Baker No-Tillage Limited and Cross Slot were named finalists in the Corporate Environment section of the World Technology Awards 2010 held in New York on December 1.
The World Technology Awards ceremony was the “grand finale” of the two-day World Technology Summit held at the Time/Life Building in central Manhattan.
Becoming a finalist in this “best-of-the best” is a major achievement for the company, which is based in Feilding, New Zealand, and has a U.S. office in Pullman, Wash.
The World Technology Award for Environment considers technologies which aid in the conservation, renewal, or general ongoing health and sustainability of our natural environment.
The World Technology Network (WTN) is a global meeting ground whose members are all focused on the business and science of bringing important emerging technologies of all types (from biotech to new materials, from IT to new energy sources) into reality.
The WTN's membership is comprised of 1,000 members from more than 60 countries, judged by their peers to be the most innovative in the technology world. Baker No-Tillage Limited has now been inducted into this prestigious network by virtue of its finalist status in the 2010 awards.

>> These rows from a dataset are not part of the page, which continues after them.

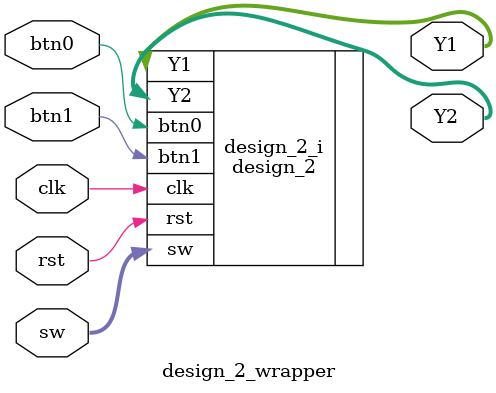
<source format=v>
`timescale 1 ps / 1 ps

module design_2_wrapper
   (Y1,
    Y2,
    btn0,
    btn1,
    clk,
    rst,
    sw);
  output [7:0]Y1;
  output [7:0]Y2;
  input btn0;
  input btn1;
  input clk;
  input rst;
  input [7:0]sw;

  wire [7:0]Y1;
  wire [7:0]Y2;
  wire btn0;
  wire btn1;
  wire clk;
  wire rst;
  wire [7:0]sw;

  design_2 design_2_i
       (.Y1(Y1),
        .Y2(Y2),
        .btn0(btn0),
        .btn1(btn1),
        .clk(clk),
        .rst(rst),
        .sw(sw));
endmodule

</source>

The World Technology Awards are presented each year to the outstanding innovators from each sector within the technology arena, both as a way to honor those individuals and as a vetting mechanism to determine the newest WTN members.
In his presentation to the summit, company chairman and CEO, Dr John Baker, said Cross Slot is about making no-tillage so reliable in farmers’ hands that it will become the system of choice for growing the worlds’ food.
The World Technology Awards 2010 are sponsored by Time Magazine, Fortune Magazine, CNN, Science Magazine and The American Association for the Advancement of Science (AAAS).
More information is available at the WTN website at http://www.wtn.net/2010winners.html
Baker No-Tillage Ltd (BNT)'s principals were formally scientists and engineers at New Zealand’s Massey University and invented the Cross Slot no-tillage technologies over a 30-year period.